Он ушел, мое сердце сжалось в тугой ком, по всей грудине разлилась тупая боль. Я боялся шевельнуться, эта тупая в любой момент может стать острой, такое уже бывало. Карашахин уверен, что я нарочито тяну время, чтобы дать возможность нам лучше подготовиться к разговору, чтобы отыскать доводы поувесистее, да и надо дать понять хозяину заокеанской империи, что не все страны все еще пристегнуты к его колеснице, как, к примеру, Англия, не всякий президент вскакивает навытяжку и ест глазами начальство. Но на самом деле чувствую, как в теле противно трепещет каждая жилка от страха и растерянности. Не знаю, что сказать хозяину империи, ведь мы с ним за время моего президентства встречались десятки раз, общались, всегда находили не просто точки соприкосновения, но и стали почти друзьями.
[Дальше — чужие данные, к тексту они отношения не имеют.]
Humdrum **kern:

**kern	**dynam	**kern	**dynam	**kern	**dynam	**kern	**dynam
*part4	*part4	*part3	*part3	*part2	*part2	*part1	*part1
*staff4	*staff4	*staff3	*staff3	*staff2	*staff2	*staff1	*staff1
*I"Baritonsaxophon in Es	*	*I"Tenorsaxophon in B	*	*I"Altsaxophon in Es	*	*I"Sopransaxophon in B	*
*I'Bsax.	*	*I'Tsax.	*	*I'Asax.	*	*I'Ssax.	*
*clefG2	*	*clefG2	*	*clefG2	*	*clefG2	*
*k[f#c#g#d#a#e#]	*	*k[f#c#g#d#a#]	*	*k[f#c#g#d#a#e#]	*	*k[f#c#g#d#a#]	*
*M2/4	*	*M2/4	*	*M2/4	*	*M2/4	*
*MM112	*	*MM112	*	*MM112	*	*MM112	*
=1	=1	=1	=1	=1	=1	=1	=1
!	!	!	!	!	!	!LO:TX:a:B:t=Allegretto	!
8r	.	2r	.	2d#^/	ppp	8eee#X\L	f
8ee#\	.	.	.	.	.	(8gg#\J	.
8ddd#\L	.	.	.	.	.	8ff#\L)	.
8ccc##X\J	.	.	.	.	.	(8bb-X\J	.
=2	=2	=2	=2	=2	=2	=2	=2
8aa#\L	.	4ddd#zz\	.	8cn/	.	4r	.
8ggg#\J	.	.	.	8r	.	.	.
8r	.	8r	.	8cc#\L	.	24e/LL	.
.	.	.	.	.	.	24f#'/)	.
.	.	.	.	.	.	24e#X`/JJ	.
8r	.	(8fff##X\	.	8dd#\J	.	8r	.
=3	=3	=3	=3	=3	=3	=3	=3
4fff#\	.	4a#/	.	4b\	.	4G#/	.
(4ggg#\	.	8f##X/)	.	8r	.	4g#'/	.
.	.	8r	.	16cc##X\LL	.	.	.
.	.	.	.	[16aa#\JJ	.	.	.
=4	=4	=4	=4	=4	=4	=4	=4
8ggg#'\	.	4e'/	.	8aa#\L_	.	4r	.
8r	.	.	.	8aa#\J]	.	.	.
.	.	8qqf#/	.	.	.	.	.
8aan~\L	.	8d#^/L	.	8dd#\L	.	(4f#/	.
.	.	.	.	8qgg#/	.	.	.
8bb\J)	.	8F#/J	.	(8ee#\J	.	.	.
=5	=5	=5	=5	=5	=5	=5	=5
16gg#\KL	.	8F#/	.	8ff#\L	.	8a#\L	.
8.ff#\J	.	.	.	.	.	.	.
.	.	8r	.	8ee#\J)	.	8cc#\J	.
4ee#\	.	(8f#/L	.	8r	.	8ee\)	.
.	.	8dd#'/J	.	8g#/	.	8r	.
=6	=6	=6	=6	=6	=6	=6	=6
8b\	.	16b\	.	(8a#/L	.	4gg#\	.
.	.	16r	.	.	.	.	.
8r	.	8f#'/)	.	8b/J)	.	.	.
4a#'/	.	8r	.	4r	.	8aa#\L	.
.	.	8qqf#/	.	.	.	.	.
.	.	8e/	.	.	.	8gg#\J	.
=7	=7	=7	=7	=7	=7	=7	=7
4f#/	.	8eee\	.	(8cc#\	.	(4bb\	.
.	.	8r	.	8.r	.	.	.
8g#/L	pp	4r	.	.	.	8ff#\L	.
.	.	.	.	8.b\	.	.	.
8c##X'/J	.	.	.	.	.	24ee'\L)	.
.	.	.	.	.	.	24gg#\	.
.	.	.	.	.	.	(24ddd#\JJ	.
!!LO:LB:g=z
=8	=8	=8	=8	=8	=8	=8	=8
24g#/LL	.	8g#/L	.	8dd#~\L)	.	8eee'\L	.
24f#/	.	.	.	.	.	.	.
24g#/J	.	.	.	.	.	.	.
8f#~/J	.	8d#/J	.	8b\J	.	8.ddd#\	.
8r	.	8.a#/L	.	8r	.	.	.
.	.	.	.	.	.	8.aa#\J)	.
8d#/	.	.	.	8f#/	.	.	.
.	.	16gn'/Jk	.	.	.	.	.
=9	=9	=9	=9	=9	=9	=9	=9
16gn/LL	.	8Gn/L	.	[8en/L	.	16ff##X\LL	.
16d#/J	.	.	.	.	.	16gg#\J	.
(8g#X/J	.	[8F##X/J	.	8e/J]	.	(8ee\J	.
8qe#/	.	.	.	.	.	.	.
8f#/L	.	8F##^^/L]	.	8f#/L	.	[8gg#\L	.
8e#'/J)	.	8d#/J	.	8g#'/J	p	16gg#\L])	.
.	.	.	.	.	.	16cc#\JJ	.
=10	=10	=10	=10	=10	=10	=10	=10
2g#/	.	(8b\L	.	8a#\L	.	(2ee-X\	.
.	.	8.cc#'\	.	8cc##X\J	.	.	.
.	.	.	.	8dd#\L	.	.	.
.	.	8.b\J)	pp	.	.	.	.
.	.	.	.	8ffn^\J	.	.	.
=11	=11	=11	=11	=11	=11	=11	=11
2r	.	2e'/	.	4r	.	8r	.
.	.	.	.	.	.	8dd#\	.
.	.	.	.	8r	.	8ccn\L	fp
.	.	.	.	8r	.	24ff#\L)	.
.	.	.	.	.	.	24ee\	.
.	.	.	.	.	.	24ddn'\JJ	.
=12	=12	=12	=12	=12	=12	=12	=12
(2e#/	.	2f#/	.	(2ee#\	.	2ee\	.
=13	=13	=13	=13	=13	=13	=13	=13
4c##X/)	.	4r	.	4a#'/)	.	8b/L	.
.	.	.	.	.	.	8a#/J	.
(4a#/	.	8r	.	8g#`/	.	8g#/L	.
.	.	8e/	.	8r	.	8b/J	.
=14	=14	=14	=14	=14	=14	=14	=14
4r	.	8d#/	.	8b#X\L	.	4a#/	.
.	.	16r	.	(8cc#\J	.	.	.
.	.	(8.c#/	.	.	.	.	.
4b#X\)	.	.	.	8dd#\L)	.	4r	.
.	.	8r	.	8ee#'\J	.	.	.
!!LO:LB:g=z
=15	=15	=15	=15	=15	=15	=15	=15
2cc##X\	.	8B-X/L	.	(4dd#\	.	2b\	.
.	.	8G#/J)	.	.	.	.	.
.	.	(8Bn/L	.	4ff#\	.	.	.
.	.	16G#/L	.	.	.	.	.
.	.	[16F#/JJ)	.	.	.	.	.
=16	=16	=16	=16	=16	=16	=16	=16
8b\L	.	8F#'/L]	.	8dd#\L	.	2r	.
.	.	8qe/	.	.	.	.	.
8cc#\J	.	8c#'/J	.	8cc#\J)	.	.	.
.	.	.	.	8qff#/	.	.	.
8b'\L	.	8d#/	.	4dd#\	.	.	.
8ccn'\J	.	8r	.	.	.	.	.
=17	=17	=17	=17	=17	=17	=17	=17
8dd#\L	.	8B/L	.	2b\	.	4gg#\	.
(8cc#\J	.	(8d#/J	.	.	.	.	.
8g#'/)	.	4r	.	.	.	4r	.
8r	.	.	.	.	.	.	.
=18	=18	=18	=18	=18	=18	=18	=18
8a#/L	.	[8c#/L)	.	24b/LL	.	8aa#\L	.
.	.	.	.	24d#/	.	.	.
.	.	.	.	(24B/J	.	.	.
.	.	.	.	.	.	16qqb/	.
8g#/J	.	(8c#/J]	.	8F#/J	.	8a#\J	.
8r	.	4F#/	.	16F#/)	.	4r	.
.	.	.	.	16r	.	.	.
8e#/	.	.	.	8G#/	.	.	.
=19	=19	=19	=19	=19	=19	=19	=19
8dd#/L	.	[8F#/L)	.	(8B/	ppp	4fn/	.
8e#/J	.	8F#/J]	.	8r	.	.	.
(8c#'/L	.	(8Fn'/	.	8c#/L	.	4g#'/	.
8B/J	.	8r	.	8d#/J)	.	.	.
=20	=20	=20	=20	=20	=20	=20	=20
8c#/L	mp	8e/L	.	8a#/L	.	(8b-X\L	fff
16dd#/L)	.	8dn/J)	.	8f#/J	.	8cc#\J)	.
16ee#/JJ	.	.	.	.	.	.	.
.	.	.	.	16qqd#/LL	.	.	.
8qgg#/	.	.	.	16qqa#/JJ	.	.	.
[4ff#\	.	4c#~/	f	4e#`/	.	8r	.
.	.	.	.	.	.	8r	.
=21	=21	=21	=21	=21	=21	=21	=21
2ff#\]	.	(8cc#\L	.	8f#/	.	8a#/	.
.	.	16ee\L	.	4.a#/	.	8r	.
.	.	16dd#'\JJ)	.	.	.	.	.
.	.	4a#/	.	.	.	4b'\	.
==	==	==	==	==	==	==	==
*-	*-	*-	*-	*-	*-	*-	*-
Он не такой уж и дурак, как у нас считают, и хотя мужик в самом деле без образования, но у него природный цепкий ум, очень практичный, приземленный, на звездное небо он в самом деле никогда не смотрел, на фиг оно его американскому огороду, но страну ведет умело и решительно к полному доминированию над всеми странами мира. Мы много говорили с ним о демократии, оба искренне полагаем, что демократия при всех ее недостатках – все же лучший вариант правления, у наших жен тоже оказались общие интересы, обе домашние клухи, все еще сами готовят варенья и соленья, хотя в супермаркетах эти продукты и дешевле и лучше. Но что я скажу, если спросит напрямик про кобызов?.. А там аналитики уже могли перебрать все варианты, из-за чего в Рязанской области настоящая война, наткнутся на сообщения, что на тех землях уже больше десяти лет располагается быстро растущий анклав нерусского населения…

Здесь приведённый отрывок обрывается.